Prevalence of Japanese dialysis patients with an A-to-G mutation at nucleotide 3243 of the mitochondrial tRNA(Leu(UUR)) gene.
Nephrol Dial Transplant
; 15(3): 385-8, 2000 Mar.
Article
en En
| MEDLINE
| ID: mdl-10692525
ABSTRACT
BACKGROUND:
A high prevalence of an A-to-G mutation at nucleotide 3243 of the mitochondrial genome in patients with diabetes mellitus (DM) and/or deafness has been reported previously. We investigated the prevalence of this mutation in Japanese dialysis patients with associated DM and/or deafness.METHODS:
We studied 106 dialysis patients with DM, 26 with DM and deafness, and 26 with deafness alone, using peripheral leucocytes to detect an A-to-G transition at nucleotide 3243 of the mitochondrial gene.RESULTS:
We identified this transition in 1 of 26 patients with DM and deafness.
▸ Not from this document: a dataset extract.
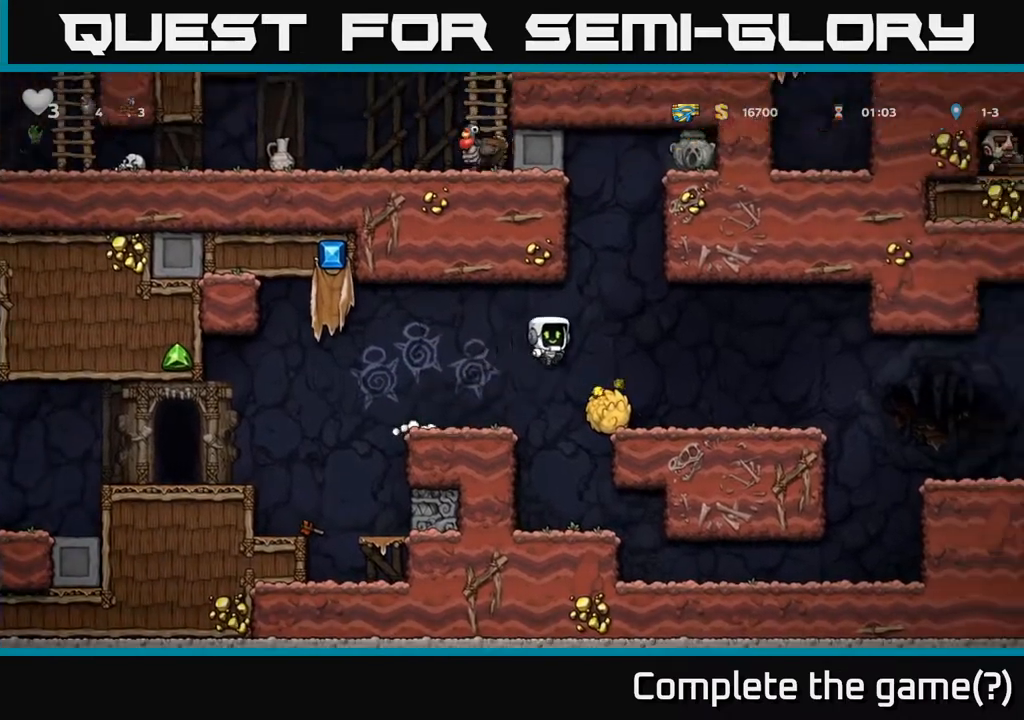
{"buttons": [], "left_stick": "center", "right_stick": "center", "events": [[150, "A", "up"], [417, "DPAD_RIGHT", "up"]]}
None of the 106 DM or 26 dialysis patients with deafness but no DM was positive for this mutation. A 42-year-old male patient on continuous ambulatory peritoneal dialysis (CAPD) who carried this mutation had a 20-year history of sensory hearing loss as well as hypertrophic cardiomyopathy.CONCLUSION:
We found that a mitochondrial gene mutation at nucleotide 3243 was present in one dialysis patient with NIDDM and deafness. The prevalence of this mutation was found to be below 1% in diabetic end-stage renal disease patients in Japan.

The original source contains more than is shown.